Section 2: Modifying Content and Tracking Changes

Background

Whenever we make changes to our dataset, DataLad records them in the Git commit history. The ability to capture provenance - information about which activity, initiated by which entity, produced which outputs, given a set of parameters, a computational environment, and any input data - is great for research projects because it enables transparency and reproducibility. Since DataLad is built on top of Git, you don’t need to learn anything new here: the Git commit history works exactly the same for DataLad as it does for Git.

Because DataLad wants to make sure that we don’t accidentally overwrite our files once they are committed, it locks them to make them unmodifiable. This is why we have to use datalad unlock before we can modify them. When we run datalad save to save our changes, the file will be locked again. Even though DataLad reports unlocking as a file modification, it will only create a new entry in the commit history if the file actually changed.

Note for Windows: The Windows file system does not support file locking in the same way that Linux/macOS does. Instead, Windows duplicates the data and keeps one copy in the working directory and one backup copy for safety in the .git folder. This has the advantage that you don’t need to unlock files before modifying them, but it also makes your dataset twice as big! Another consequence is that DataLad is creating a separate commit for this adjustment, so the most recent entry in your git log will always show the message “git-annex adjusted branch”. This means that, to get the most recent commit you made to the dataset, you have to look at the second-to-last entry in git log.

Exercises

In the following exercises, we are going to inspect the git log to view the history of our dataset. We are also going to modify existing files by unlocking them and saving the changes to the commit history. Here are the commands you need to know:

Code Description
git log Display the commit history of the repository
code file.txt Open file.txt in VSCode
datalad unlock data/ Unlock the file content of the data/ folder
datalad unlock file.txt Unlock the file content of file.txt
datalad status Show changes in the current dataset
datalad save Save untracked changes and lock unlocked file contents
datalad save -m "message" Save untracked changes with a commit message

Exercise: Display the git log to view the commit history of the dataset

Solution
git log
commit 87e48f461293e12694cda52058d7e0897b3bb593 (HEAD -> main, origin/main, origin/HEAD)
Merge: 7b6199a e598ae1
Author: adina <adina@noreply.localhost>
Date:   Thu Jan 29 09:51:59 2026 +0000

    Merge pull request 'fix: correct syntax error in f-string' (#6) from candleindark/penguins:f-string-syntax into main
    
    Reviewed-on: https://hub.datalad.org/edu/penguins/pulls/6
    Reviewed-by: adina <adina@noreply.localhost>

commit e598ae1a2e213170d50d107eeee3850354acf893
Author: candleindark <candleindark@noreply.localhost>
Date:   Wed Jan 28 06:47:32 2026 +0000

    fix: correct syntax error in f-string

commit 7b6199a3d5798e9850d165202b2c0e16b9d85d1b
Author: Stephan Heunis <s.heunis@fz-juelich.de>
Date:   Mon Sep 22 22:20:25 2025 +0200

    Update script to convert data to demo-empirical-data schema
    
    This mainly involved changin some class names, namespaces, and urls.

-=-=-

# [Work instructions]
• A. Reproduce the DataLad text from "commit e598ae1a2e213170d50d107eeee3850354acf893" through "namespaces, and urls.", replacing "script" with "tool".
• B. Answer these questions from the DataLad text:
(i) Which command saves untracked changes with a commit message?
(ii) On Windows, what message does the most recent entry in the git log always show?
(iii) Which command do you use to open file.txt in VSCode?
• C. Continue the DataLad text, starting after its last line.
The records come from a different source than the DataLad text.

# [Stored records]
-=-=-

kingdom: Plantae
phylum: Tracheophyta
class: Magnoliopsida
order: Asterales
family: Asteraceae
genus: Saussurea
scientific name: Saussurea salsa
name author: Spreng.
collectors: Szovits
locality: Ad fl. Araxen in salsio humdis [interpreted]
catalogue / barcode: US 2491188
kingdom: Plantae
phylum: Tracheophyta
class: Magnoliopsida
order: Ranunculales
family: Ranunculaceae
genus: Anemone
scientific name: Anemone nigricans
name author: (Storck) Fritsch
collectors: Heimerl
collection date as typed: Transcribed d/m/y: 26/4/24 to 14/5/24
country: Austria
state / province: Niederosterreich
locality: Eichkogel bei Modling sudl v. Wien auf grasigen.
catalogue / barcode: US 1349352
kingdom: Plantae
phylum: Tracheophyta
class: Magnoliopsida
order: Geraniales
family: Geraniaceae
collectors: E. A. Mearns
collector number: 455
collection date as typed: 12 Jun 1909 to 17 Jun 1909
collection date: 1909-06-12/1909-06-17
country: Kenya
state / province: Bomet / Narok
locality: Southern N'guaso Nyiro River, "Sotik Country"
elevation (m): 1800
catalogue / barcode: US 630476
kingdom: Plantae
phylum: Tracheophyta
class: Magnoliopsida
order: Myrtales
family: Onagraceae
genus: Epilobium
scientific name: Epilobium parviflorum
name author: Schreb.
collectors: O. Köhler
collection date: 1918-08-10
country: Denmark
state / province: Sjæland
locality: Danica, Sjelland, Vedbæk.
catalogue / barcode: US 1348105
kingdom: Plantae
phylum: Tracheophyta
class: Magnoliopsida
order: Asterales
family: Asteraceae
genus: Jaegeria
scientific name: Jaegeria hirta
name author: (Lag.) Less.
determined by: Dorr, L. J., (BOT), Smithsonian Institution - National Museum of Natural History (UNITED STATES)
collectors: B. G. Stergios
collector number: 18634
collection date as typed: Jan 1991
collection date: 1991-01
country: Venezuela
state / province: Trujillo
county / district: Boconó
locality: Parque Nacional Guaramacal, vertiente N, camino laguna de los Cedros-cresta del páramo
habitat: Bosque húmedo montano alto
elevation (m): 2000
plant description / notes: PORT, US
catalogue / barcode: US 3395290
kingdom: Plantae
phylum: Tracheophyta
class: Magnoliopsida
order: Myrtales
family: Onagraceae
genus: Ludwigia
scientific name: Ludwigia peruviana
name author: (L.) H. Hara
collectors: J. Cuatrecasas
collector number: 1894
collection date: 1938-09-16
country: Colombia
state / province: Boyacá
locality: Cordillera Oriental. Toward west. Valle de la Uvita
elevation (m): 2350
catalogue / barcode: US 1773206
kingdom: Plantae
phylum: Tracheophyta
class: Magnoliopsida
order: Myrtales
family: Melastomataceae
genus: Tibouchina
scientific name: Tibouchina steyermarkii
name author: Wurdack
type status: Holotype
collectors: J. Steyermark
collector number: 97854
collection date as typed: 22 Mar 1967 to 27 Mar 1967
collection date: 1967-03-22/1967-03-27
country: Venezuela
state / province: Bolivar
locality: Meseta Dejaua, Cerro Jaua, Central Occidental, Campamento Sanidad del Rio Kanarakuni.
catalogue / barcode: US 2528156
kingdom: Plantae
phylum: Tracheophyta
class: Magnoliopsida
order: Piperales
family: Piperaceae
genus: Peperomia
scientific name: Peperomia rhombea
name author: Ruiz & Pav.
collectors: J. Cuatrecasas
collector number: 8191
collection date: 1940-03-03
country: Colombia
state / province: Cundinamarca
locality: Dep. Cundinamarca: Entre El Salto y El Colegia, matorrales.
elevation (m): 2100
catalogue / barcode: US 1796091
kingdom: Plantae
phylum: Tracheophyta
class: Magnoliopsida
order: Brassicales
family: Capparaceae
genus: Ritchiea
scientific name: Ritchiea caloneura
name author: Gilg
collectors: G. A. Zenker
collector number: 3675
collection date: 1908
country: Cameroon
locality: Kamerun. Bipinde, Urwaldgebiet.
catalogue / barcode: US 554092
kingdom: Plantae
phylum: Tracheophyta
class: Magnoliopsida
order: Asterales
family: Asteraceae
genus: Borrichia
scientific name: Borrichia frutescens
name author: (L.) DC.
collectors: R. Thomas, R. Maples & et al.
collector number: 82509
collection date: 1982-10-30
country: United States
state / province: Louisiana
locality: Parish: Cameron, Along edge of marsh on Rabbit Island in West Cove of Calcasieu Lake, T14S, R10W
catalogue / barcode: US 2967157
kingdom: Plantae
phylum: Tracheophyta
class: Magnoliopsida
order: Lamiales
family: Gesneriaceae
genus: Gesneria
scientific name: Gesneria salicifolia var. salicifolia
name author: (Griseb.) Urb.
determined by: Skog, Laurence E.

-=-=-

# [Responses to the tasks]
• A.
commit e598ae1a2e213170d50d107eeee3850354acf893
Author: candleindark <candleindark@noreply.localhost>
Date:   Wed Jan 28 06:47:32 2026 +0000

    fix: correct syntax error in f-string

commit 7b6199a3d5798e9850d165202b2c0e16b9d85d1b
Author: Stephan Heunis <s.heunis@fz-juelich.de>
Date:   Mon Sep 22 22:20:25 2025 +0200

    Update tool to convert data to demo-empirical-data schema
    
    This mainly involved changin some class names, namespaces, and urls.

• B.
(i) datalad save -m "message"
(ii) "git-annex adjusted branch"
(iii) code file.txt

• C.
    Also, it was decided not to generate display_name (i.e. preflabel)
    values for all records, so that these can rather be defined by the
    shacl-vue config option for templating display names.
    
    Lastly, the readme was updated to include an improved description
    for how to use the script to generate and POST metadata to a dumpthings
    backend, and how to delete existing data beforehand and restart the
    service afterwards.

Exercise: Use datalad unlock to unlock the file adelie/table_219.csv, then check datalad status.

Solution
datalad unlock adelie/table_219.csv
datalad status
unlock(ok): adelie/table_219.csv (file)
 modified: adelie/table_219.csv (file)

Exercise: Open the file in VSCode (code adelie/table_219.csv), delete some rows, save the file, then use datalad save to save the changes with a message (-m) and use git log to see your commit.

Solution
code adelie/table_219.csv
# After modifying table_219.csv
datalad save -m "removed some observations"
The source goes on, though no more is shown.